Supplied passage section start
As time went on, he began to explore ideas of surrealism and used his digital toolkit to apply more dreamy concepts. His visual journal then allowed the artist to enter a world of timeless image-making. The exhibition introduces works from Osibodu’s recent series LOSING Amos and Saggio.

 

LOSING Amos  

My Grandfather, Pa Amos Olufemi Adelaja, died late 2014. It was until about then I realized how casual my idea of him was. I constantly asked myself why I couldn’t see beyond his heavy grins. Why I couldn’t define him as more than the man who was never not glad. Was that all there was or did I just completely miss connecting to my ancestor? Was there a chance we could have been a lot closer and then, maybe I could have even inherited his hunting rifle? These were the unsettling thoughts that meddled with my conscience. Not the fact of losing someone, but of not understanding their identity. 

On the self-portraits I am wearing Aso-Oke fabrics that my grandfather owned. Maybe this series is inspired by an urge to find consolation or my intimate affection for a time before being ‘Adeolu'. Regardless, I am  forever glad I happen to find myself in this state and connect to Ilisan-Remo, Ijebu, our hometown, where my mum and her siblings were raised. 

 

 

SAGGIO - Heads of my friend 

I am drawn to the idea of selves and just how many identities live inside a person. Imagine a compilation of your past personalities all coming together in different bodies. Nostalgia plays a strong role in this. I reference the past and the foul concept of time. Hence this work, ‘Saggio - Heads of my friend’, Adedolapo Boluwatife (nicknamed Saggio) along with some images of myself and my brother Mayowa. All photographed in spaces that make time look rigid and non-fleeting. Supporting the fact that you never really can pause anything. Time always flows and never asks for permission.
Supplied passage section end
Data under study section start
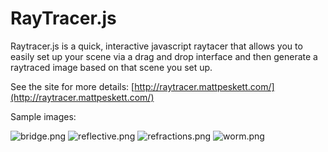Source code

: # RayTracer.js #

Raytracer.js is a quick, interactive javascript raytacer that allows you to easily set up your scene via a drag and drop interface and then generate a raytraced image based on that scene you set up.

See the site for more details:
[http://raytracer.mattpeskett.com/](http://raytracer.mattpeskett.com/)


Sample images:

![bridge.png](https://bitbucket.org/repo/LE5ozK/images/1214232909-bridge.png)
![reflective.png](https://bitbucket.org/repo/LE5ozK/images/4093570934-reflective.png)
![refractions.png](https://bitbucket.org/repo/LE5ozK/images/1957268222-refractions.png)
![worm.png](https://bitbucket.org/repo/LE5ozK/images/3305023839-worm.png)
Data under study section end
Job
Reproduce the passage on Osibodu's exhibition word for word, from "I am drawn to" up to and including "asks for permission.".

Answer for this exercise
I am drawn to the idea of selves and just how many identities live inside a person. Imagine a compilation of your past personalities all coming together in different bodies. Nostalgia plays a strong role in this. I reference the past and the foul concept of time. Hence this work, ‘Saggio - Heads of my friend’, Adedolapo Boluwatife (nicknamed Saggio) along with some images of myself and my brother Mayowa. All photographed in spaces that make time look rigid and non-fleeting. Supporting the fact that you never really can pause anything. Time always flows and never asks for permission.